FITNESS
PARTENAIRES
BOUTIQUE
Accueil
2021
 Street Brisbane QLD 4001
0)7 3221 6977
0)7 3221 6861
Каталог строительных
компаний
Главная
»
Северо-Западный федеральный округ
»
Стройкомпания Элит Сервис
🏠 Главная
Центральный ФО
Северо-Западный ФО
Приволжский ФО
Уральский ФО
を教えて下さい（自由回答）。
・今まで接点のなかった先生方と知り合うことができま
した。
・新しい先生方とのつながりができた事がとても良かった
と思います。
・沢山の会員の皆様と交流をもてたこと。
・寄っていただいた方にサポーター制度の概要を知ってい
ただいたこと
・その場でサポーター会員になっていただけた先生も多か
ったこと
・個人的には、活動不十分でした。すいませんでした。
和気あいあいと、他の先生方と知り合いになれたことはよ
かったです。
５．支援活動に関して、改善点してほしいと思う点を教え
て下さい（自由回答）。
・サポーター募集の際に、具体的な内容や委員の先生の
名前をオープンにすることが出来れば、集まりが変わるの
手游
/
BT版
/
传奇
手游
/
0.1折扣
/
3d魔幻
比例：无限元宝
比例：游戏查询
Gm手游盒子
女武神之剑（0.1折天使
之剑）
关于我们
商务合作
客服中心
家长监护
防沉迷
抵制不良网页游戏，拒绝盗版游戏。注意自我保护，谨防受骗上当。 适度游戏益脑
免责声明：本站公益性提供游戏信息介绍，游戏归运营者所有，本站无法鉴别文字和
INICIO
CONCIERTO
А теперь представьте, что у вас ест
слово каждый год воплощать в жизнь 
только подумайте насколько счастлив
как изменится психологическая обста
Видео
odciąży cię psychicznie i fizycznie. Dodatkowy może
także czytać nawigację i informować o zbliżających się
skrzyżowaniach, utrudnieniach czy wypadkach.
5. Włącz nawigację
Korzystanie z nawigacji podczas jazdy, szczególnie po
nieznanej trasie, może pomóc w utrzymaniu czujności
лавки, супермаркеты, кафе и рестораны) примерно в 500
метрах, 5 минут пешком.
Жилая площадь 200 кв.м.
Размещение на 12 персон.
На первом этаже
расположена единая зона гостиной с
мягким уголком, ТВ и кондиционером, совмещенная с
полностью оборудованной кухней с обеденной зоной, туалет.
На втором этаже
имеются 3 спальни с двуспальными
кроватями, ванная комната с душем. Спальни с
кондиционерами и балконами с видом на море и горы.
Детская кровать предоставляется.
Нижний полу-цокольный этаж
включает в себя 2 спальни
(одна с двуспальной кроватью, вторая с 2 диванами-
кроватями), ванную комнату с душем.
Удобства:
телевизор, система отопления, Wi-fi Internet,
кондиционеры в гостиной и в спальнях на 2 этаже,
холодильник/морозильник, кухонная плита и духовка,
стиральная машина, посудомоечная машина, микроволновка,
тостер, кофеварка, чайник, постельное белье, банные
......
ASSIGNMENT: In which lines of the records does the word "Западный" appear? Copy each of them.

ANSWER SECTION:
Северо-Западный федеральный округ
Северо-Западный ФО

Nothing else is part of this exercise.